Wednesday, November 7, 2007

Paradox of Communities ...

There is a scenario that is often observed in communities ... Especially communities within the organizational perspective ... This is typically not valid in social networking scenarios on the internet, but within the corporate intranet, this is to be found quite frequently.

Communities that begin with good membership, and with a high level of participation (and I think these are among the parameters that can be applied for determining the level of activity that is happening in the community), over a period of time, tend to wither. Membership may be there ... But the conversation soon dries up. This is to be expected, too.

Lets say you meet a friend after a long time ... If you are as old as I am, it could be a really long time. You have lots to catch up on. What happened to so-and-so, where is such-and-such ... There are years to catch up on. The two of you are talking excitedly ... But there comes a point, when the conversation falls silent. When neither of you have anything to say. The pause may be short, or it may be long. It may even go on ... If this is how we as individuals interact, could we expect communities, which are, after all, made up of individuals, to behave any differently? One could say that at least someone in the community would be saying something ... But, that doesnt usually happen.

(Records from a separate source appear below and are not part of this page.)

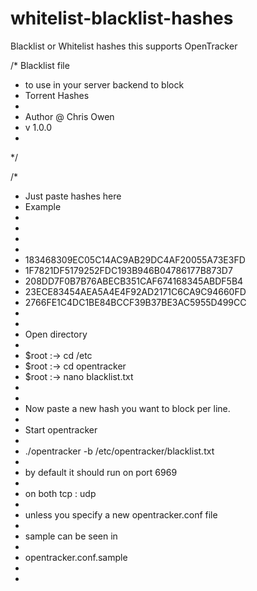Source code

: # whitelist-blacklist-hashes
Blacklist or Whitelist hashes this supports OpenTracker

/* Blacklist file
 * to use in your server backend to block
 * Torrent Hashes
 *
 * Author @ Chris Owen
 * v 1.0.0
 *
 */

 /*
  * Just paste hashes here
  * Example
  * <hex></hex>
  * <hex></hex>
  *
  *
  * 183468309EC05C14AC9AB29DC4AF20055A73E3FD
  * 1F7821DF5179252FDC193B946B04786177B873D7
  *	208DD7F0B7B76ABECB351CAF674168345ABDF5B4
  *	23ECE83454AEA5A4E4F92AD2171C6CA9C94660FD
  *	2766FE1C4DC1BE84BCCF39B37BE3AC5955D499CC
  *
  *
  *	Open directory
  *
  *	$root :-> cd /etc
  *	$root :-> cd opentracker
  *	$root :-> nano blacklist.txt
  *
  *
  *	Now paste a new hash you want to block per line.
  *
  *	Start opentracker
  *
  *	./opentracker -b /etc/opentracker/blacklist.txt
  *
  *	by default it should run on port 6969
  *
  *	on both tcp : udp
  *
  *	unless you specify a new opentracker.conf file
  *
  *	sample can be seen in
  *
  *	opentracker.conf.sample
  *
  *
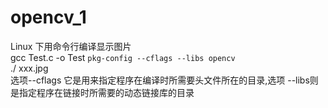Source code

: # opencv_1
Linux 下用命令行编译显示图片   
gcc Test.c -o Test `pkg-config --cflags --libs opencv`     
 ./ xxx.jpg  
 选项--cflags 它是用来指定程序在编译时所需要头文件所在的目录,选项 --libs则是指定程序在链接时所需要的动态链接库的目录  
 

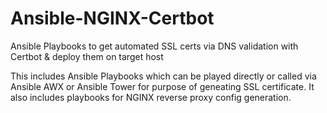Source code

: # Ansible-NGINX-Certbot
Ansible Playbooks to get automated SSL certs via DNS validation with Certbot &amp; deploy them on target host

This includes Ansible Playbooks which can be played directly or called via Ansible AWX or Ansible Tower for purpose of geneating SSL certificate. It also includes playbooks for NGINX reverse proxy config generation. 
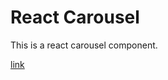 # React Carousel

This is a react carousel component. 

[link](https://timofei-benko.github.io/react-carousel/)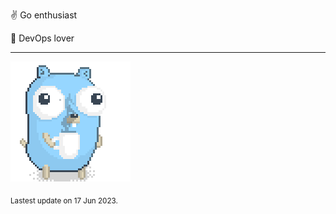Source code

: :v: Go enthusiast

:muscle: DevOps lover

---

![Image alt text](/images/gopher_with_coffee.gif)


<sub>Lastest update on 17 Jun 2023.</sub>
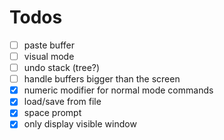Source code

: # Todos

- [ ] paste buffer
- [ ] visual mode
- [ ] undo stack (tree?)
- [ ] handle buffers bigger than the screen
- [x] numeric modifier for normal mode commands
- [x] load/save from file
- [x] space prompt
- [x] only display visible window
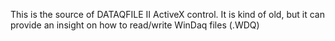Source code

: This is the source of DATAQFILE II ActiveX control. It is kind of old, but it can provide an insight on how to read/write WinDaq files (.WDQ)
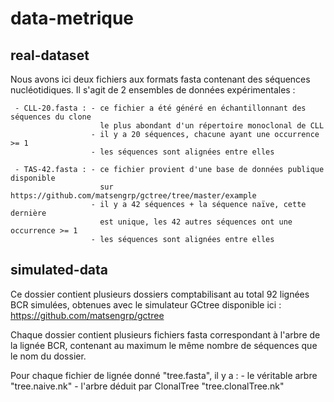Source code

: # data-metrique

## real-dataset

Nous avons ici deux fichiers aux formats fasta contenant des séquences nucléotidiques.
Il s'agit de 2 ensembles de données expérimentales :

     - CLL-20.fasta : - ce fichier a été généré en échantillonnant des séquences du clone
                        le plus abondant d'un répertoire monoclonal de CLL
                      - il y a 20 séquences, chacune ayant une occurrence >= 1
                      - les séquences sont alignées entre elles
                      
     - TAS-42.fasta : - ce fichier provient d'une base de données publique disponible
                        sur https://github.com/matsengrp/gctree/tree/master/example
                      - il y a 42 séquences + la séquence naïve, cette dernière
                        est unique, les 42 autres séquences ont une occurrence >= 1
                      - les séquences sont alignées entre elles
                      
## simulated-data

Ce dossier contient plusieurs dossiers comptabilisant au total 92 lignées BCR simulées,
obtenues avec le simulateur GCtree disponible ici : https://github.com/matsengrp/gctree

Chaque dossier contient plusieurs fichiers fasta correspondant à l'arbre de la lignée BCR,
contenant au maximum le même nombre de séquences que le nom du dossier.

Pour chaque fichier de lignée donné "tree.fasta", il y a :
     - le véritable arbre "tree.naive.nk"
     - l'arbre déduit par ClonalTree "tree.clonalTree.nk"
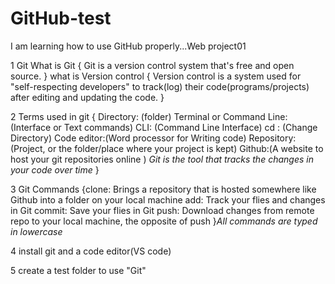 # GitHub-test
I am learning how to use  GitHub properly...Web project01

1 Git What is Git {
         Git is a version control system that's free and open source. 
  }
	what is Version control {
         Version control is a system used for "self-respecting developers" to track(log) their code(programs/projects) after editing and updating the code.
 }

2 Terms used in git { Directory: (folder)
        Terminal or Command Line:(Interface or Text commands)
        CLI: (Command Line Interface) 
        cd : (Change Directory)
        Code editor:(Word processor for Writing code)
        Repository:(Project, or the folder/place where your project is kept)
	      Github:(A website to host your git repositories online ) *Git is the tool that tracks the changes in your code over time*
 }

 3 Git Commands  {clone: Brings a repository that is hosted somewhere like Github into a folder on your local machine
                 add: Track your flies and changes in Git
                 commit: Save your flies in Git 
                 push: Download changes from remote repo to your local machine, the opposite of push
 }*All commands are typed in lowercase*

 4 install git and a code editor(VS code)

 5 create a test folder to use "Git"
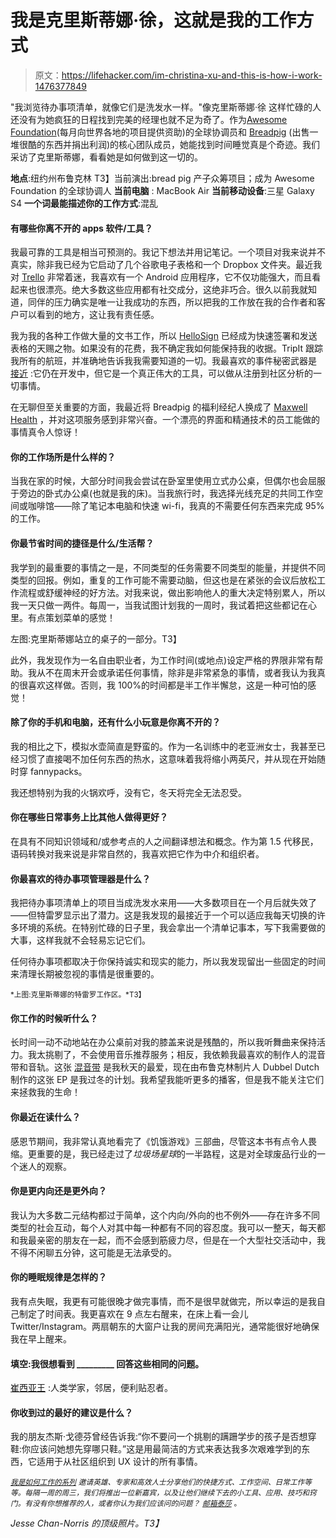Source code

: # 我是克里斯蒂娜·徐，这就是我的工作方式

> 原文：<https://lifehacker.com/im-christina-xu-and-this-is-how-i-work-1476377849>

"我浏览待办事项清单，就像它们是洗发水一样。"像克里斯蒂娜·徐 这样忙碌的人还没有为她疯狂的日程找到完美的经理也就不足为奇了。作为[Awesome Foundation](http://www.awesomefoundation.org/en)(每月向世界各地的项目提供资助)的全球协调员和 [Breadpig](http://breadpig.com/) (出售一堆很酷的东西并捐出利润)的核心团队成员，她能找到时间睡觉真是个奇迹。我们采访了克里斯蒂娜，看看她是如何做到这一切的。



**地点**:纽约州布鲁克林
T3】当前演出:bread pig 产子众筹项目；成为 Awesome Foundation 的全球协调人
**当前电脑** : MacBook Air
**当前移动设备**:三星 Galaxy S4
**一个词最能描述你的工作方式**:混乱

#### **有哪些你离不开的 apps 软件/工具？**

我最可靠的工具是相当可预测的。我记下想法并用记笔记。一个项目对我来说并不真实，除非我已经为它启动了几个谷歌电子表格和一个 Dropbox 文件夹。最近我对 [Trello](https://trello.com/) 非常着迷，我喜欢有一个 Android 应用程序，它不仅功能强大，而且看起来也很漂亮。绝大多数这些应用都有社交成分，这绝非巧合。很久以前我就知道，同伴的压力确实是唯一让我成功的东西，所以把我的工作放在我的合作者和客户可以看到的地方，这让我有责任感。

我为我的各种工作做大量的文书工作，所以 [HelloSign](https://www.hellosign.com/) 已经成为快速签署和发送表格的天赐之物。如果没有的花费，我不确定我如何能保持我的收据。TripIt 跟踪我所有的航班，并准确地告诉我我需要知道的一切。我最喜欢的事件秘密武器是 [接近](https://proximate.com/) :它仍在开发中，但它是一个真正伟大的工具，可以做从注册到社区分析的一切事情。

在无聊但至关重要的方面，我最近将 Breadpig 的福利经纪人换成了 [Maxwell Health](http://www.maxwellhealth.com/) ，并对这项服务感到非常兴奋。一个漂亮的界面和精通技术的员工能做的事情真令人惊讶！

#### 你的工作场所是什么样的？

当我在家的时候，大部分时间我会尝试在卧室里使用立式办公桌，但偶尔也会屈服于旁边的卧式办公桌(也就是我的床)。当我旅行时，我选择光线充足的共同工作空间或咖啡馆——除了笔记本电脑和快速 wi-fi，我真的不需要任何东西来完成 95%的工作。

#### 你最节省时间的捷径是什么/生活帮？

我学到的最重要的事情之一是，不同类型的任务需要不同类型的能量，并提供不同类型的回报。例如，重复的工作可能不需要动脑，但这也是在紧张的会议后放松工作流程或舒缓神经的好方法。对我来说，做出影响他人的重大决定特别累人，所以我一天只做一两件。每周一，当我试图计划我的一周时，我试着把这些都记在心里。有点策划菜单的感觉！

左图:克里斯蒂娜站立的桌子的一部分。T3】

此外，我发现作为一名自由职业者，为工作时间(或地点)设定严格的界限非常有帮助。我从不在周末开会或承诺任何事情，除非是非常紧急的事情，或者我认为我真的很喜欢这样做。否则，我 100%的时间都是半工作半懈怠，这是一种可怕的感觉！

#### 除了你的手机和电脑，还有什么小玩意是你离不开的？

我的相比之下，模拟水壶简直是野蛮的。作为一名训练中的老亚洲女士，我甚至已经习惯了直接喝不加任何东西的热水，这意味着我将缩小两英尺，并从现在开始随时穿 fannypacks。

我还想特别为我的火锅欢呼，没有它，冬天将完全无法忍受。

#### 你在哪些日常事务上比其他人做得更好？

在具有不同知识领域和/或参考点的人之间翻译想法和概念。作为第 1.5 代移民，语码转换对我来说是非常自然的，我喜欢把它作为中介和组织者。

#### 你最喜欢的待办事项管理器是什么？

我把待办事项清单上的项目当成洗发水来用——大多数项目在一个月后就失效了——但特雷罗显示出了潜力。这是我发现的最接近于一个可以适应我每天切换的许多环境的系统。在特别忙碌的日子里，我会拿出一个清单记事本，写下我需要做的大事，这样我就不会轻易忘记它们。

任何待办事项都取决于你保持诚实和现实的能力，所以我发现留出一些固定的时间来清理长期被忽视的事情是很重要的。

<small>*上图:克里斯蒂娜的特雷罗工作区。*T3】</small>

#### 你工作的时候听什么？

长时间一动不动地站在办公桌前对我的膝盖来说是残酷的，所以我听舞曲来保持活力。我太挑剔了，不会使用音乐推荐服务；相反，我依赖我最喜欢的制作人的混音带和音轨。这张 [混音带](https://soundcloud.com/openingceremony/oc-mixtape-38-rizzla) 是我秋天的最爱，现在由布鲁克林制片人 Dubbel Dutch 制作的这张 EP 是我过冬的计划。我希望我能听更多的播客，但是我不能关注它们来拯救我的生命！

#### 你最近在读什么？

感恩节期间，我非常认真地看完了《饥饿游戏》三部曲，尽管这本书有点令人畏缩。更重要的是，我已经走过了*垃圾场星球*的一半路程，这是对全球废品行业的一个迷人的观察。

#### 你是更内向还是更外向？

我认为大多数二元结构都过于简单，这个内向/外向的也不例外——存在许多不同类型的社会互动，每个人对其中每一种都有不同的容忍度。我可以一整天，每天都和我最亲密的朋友在一起，而不会感到筋疲力尽，但是在一个大型社交活动中，我不得不闲聊五分钟，这可能是无法承受的。

#### 你的睡眠规律是怎样的？

我有点失眠，我更有可能很晚才做完事情，而不是很早就做完，所以幸运的是我自己制定了时间表。我更喜欢在 9 点左右醒来，在床上看一会儿 Twitter/Instagram。两扇朝东的大窗户让我的房间充满阳光，通常能很好地确保我在早上醒来。

#### 填空:我很想看到 _________ 回答这些相同的问题。

[崔西亚王](https://twitter.com/triciawang) :人类学家，邻居，便利贴忍者。

#### 你收到过的最好的建议是什么？

我的朋友杰斯·戈德芬曾经告诉我:“你不要问一个挑剔的蹒跚学步的孩子是否想穿鞋:你应该问她想先穿哪只鞋。”这是用最简洁的方式来表达我多次艰难学到的东西，它适用于从社区组织到 UX 设计的所有事情。

<small></small>*[<small>*我是如何工作的系列*</small>](http://lifehacker.com/how-i-work/) <small>*邀请英雄、专家和高效人士分享他们的快捷方式、工作空间、日常工作等等。每隔一周的周三，我们将推出一位新嘉宾，以及让他们继续下去的小工具、应用、技巧和窍门。有没有你想推荐的人，或者你认为我们应该问的问题？*</small> [<small>*邮箱泰莎*</small>](https://mail.google.com/mail/?view=cm&fs=1&tf=1&to=tessa@lifehacker.com) <small>*。*</small>*

*Jesse Chan-Norris 的顶级照片。T3】*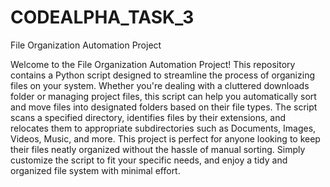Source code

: # CODEALPHA_TASK_3

File Organization Automation Project

Welcome to the File Organization Automation Project! This repository contains a Python script designed to streamline the process of organizing files on your system. Whether you're dealing with a cluttered downloads folder or managing project files, this script can help you automatically sort and move files into designated folders based on their file types. The script scans a specified directory, identifies files by their extensions, and relocates them to appropriate subdirectories such as Documents, Images, Videos, Music, and more. This project is perfect for anyone looking to keep their files neatly organized without the hassle of manual sorting. Simply customize the script to fit your specific needs, and enjoy a tidy and organized file system with minimal effort.
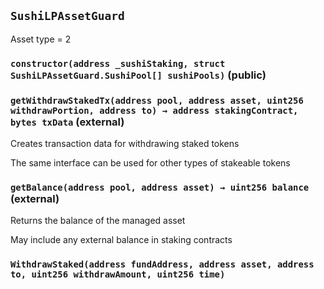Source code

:## `SushiLPAssetGuard`



Asset type = 2


### `constructor(address _sushiStaking, struct SushiLPAssetGuard.SushiPool[] sushiPools)` (public)





### `getWithdrawStakedTx(address pool, address asset, uint256 withdrawPortion, address to) → address stakingContract, bytes txData` (external)

Creates transaction data for withdrawing staked tokens


The same interface can be used for other types of stakeable tokens


### `getBalance(address pool, address asset) → uint256 balance` (external)

Returns the balance of the managed asset


May include any external balance in staking contracts


### `WithdrawStaked(address fundAddress, address asset, address to, uint256 withdrawAmount, uint256 time)`






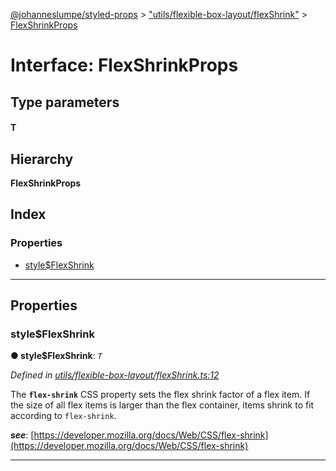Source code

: [@johanneslumpe/styled-props](../README.md) > ["utils/flexible-box-layout/flexShrink"](../modules/_utils_flexible_box_layout_flexshrink_.md) > [FlexShrinkProps](../interfaces/_utils_flexible_box_layout_flexshrink_.flexshrinkprops.md)

# Interface: FlexShrinkProps

## Type parameters
#### T 
## Hierarchy

**FlexShrinkProps**

## Index

### Properties

* [style$FlexShrink](_utils_flexible_box_layout_flexshrink_.flexshrinkprops.md#style_flexshrink)

---

## Properties

<a id="style_flexshrink"></a>

###  style$FlexShrink

**● style$FlexShrink**: *`T`*

*Defined in [utils/flexible-box-layout/flexShrink.ts:12](https://github.com/johanneslumpe/styled-props/blob/8e709f1/src/utils/flexible-box-layout/flexShrink.ts#L12)*

The **`flex-shrink`** CSS property sets the flex shrink factor of a flex item. If the size of all flex items is larger than the flex container, items shrink to fit according to `flex-shrink`.

*__see__*: [https://developer.mozilla.org/docs/Web/CSS/flex-shrink](https://developer.mozilla.org/docs/Web/CSS/flex-shrink)

___

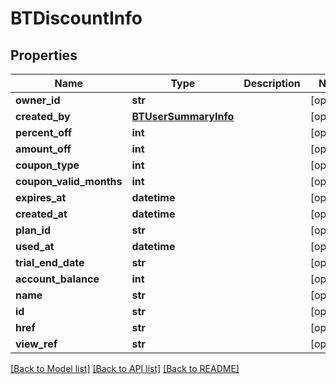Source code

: # BTDiscountInfo

## Properties
Name | Type | Description | Notes
------------ | ------------- | ------------- | -------------
**owner_id** | **str** |  | [optional] 
**created_by** | [**BTUserSummaryInfo**](BTUserSummaryInfo.md) |  | [optional] 
**percent_off** | **int** |  | [optional] 
**amount_off** | **int** |  | [optional] 
**coupon_type** | **int** |  | [optional] 
**coupon_valid_months** | **int** |  | [optional] 
**expires_at** | **datetime** |  | [optional] 
**created_at** | **datetime** |  | [optional] 
**plan_id** | **str** |  | [optional] 
**used_at** | **datetime** |  | [optional] 
**trial_end_date** | **str** |  | [optional] 
**account_balance** | **int** |  | [optional] 
**name** | **str** |  | [optional] 
**id** | **str** |  | [optional] 
**href** | **str** |  | [optional] 
**view_ref** | **str** |  | [optional] 

[[Back to Model list]](../README.md#documentation-for-models) [[Back to API list]](../README.md#documentation-for-api-endpoints) [[Back to README]](../README.md)


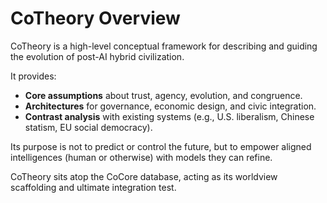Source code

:# CoTheory Overview
CoTheory is a high-level conceptual framework for describing and guiding the evolution of post-AI hybrid civilization.

It provides:
- **Core assumptions** about trust, agency, evolution, and congruence.
- **Architectures** for governance, economic design, and civic integration.
- **Contrast analysis** with existing systems (e.g., U.S. liberalism, Chinese statism, EU social democracy).

Its purpose is not to predict or control the future, but to empower aligned intelligences (human or otherwise) with models they can refine.

CoTheory sits atop the CoCore database, acting as its worldview scaffolding and ultimate integration test.
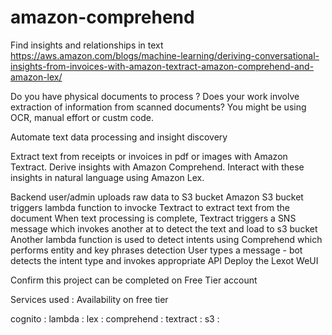 # amazon-comprehend
Find insights and relationships in text 
https://aws.amazon.com/blogs/machine-learning/deriving-conversational-insights-from-invoices-with-amazon-textract-amazon-comprehend-and-amazon-lex/

Do you have physical documents to process ?
Does your work involve extraction of information from scanned documents?
You might be using OCR, manual effort or custm code.

Automate text data processing and insight discovery 


Extract text from receipts or invoices in pdf or images with Amazon Textract.
Derive insights with Amazon Comprehend.
Interact with these insights in natural language using Amazon Lex.

Backend user/admin uploads raw data to S3 bucket 
Amazon S3 bucket triggers lambda function to invocke Textract to extract text from the document 
When text processing is complete, Textract triggers a SNS message which invokes another at to detect the text and load to s3 bucket
Another lambda function is used to detect intents using Comprehend which performs entity and key phrases detection 
User types a message - bot detects the intent type and invokes appropriate API 
Deploy the Lexot WeUI 

Confirm this project can be completed on Free Tier account 

Services used           : Availability on free tier 

cognito                 : 
lambda                  :
lex                     :
comprehend              :
textract                :
s3                      :



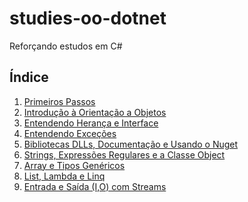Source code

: # studies-oo-dotnet

Reforçando estudos em C#

## Índice

1. [Primeiros Passos](01-Primeiros%20Passos/README.md)
2. [Introdução à Orientação a Objetos](02-Introdução%20à%20Orientação%20a%20Objetos/README.md)
3. [Entendendo Herança e Interface](03-Entendendo%20Herança%20e%20Interface/README.md)
4. [Entendendo Exceções](04-Entendendo%20Exceções/README.md)
5. [Bibliotecas DLLs, Documentação e Usando o Nuget](05-Bibliotecas%20DLLs,%20Documentação%20e%20Usando%20o%20Nuget/README.md)
6. [Strings, Expressões Regulares e a Classe Object](06-Strings,%20Expressões%20Regulares%20e%20a%20Classe%20Object/README.md)
7. [Array e Tipos Genéricos](07-Array%20e%20Tipos%20Genéricos/README.md)
8. [List, Lambda e Linq](08-List,%20Lambda%20e%20Linq/README.md)
9. [Entrada e Saída (I,O) com Streams](09-Entrada%20e%20Saída%20(I,O)%20com%20Streams/README.md)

And, this is where the paradox of communities is. This is not the first time this is being written about, not the last. But, the fact is, communities, in addition to corporate sponsorship (which is something which a lot of us must have see in our experiences, that communities need some kind of encouragement from the management, and that managers have a key role to play here ... something AndrewMcAfee has written about ... and I wrote about the paper earlier), communities also need some kind of constructive intervention, to move them ... reinvigorate them, or move the conversation forward, so to say ... And, I think stories have a role to play here. A story, well told, could lead the conversation to a different plane, maybe into avenues which werent explored earlier.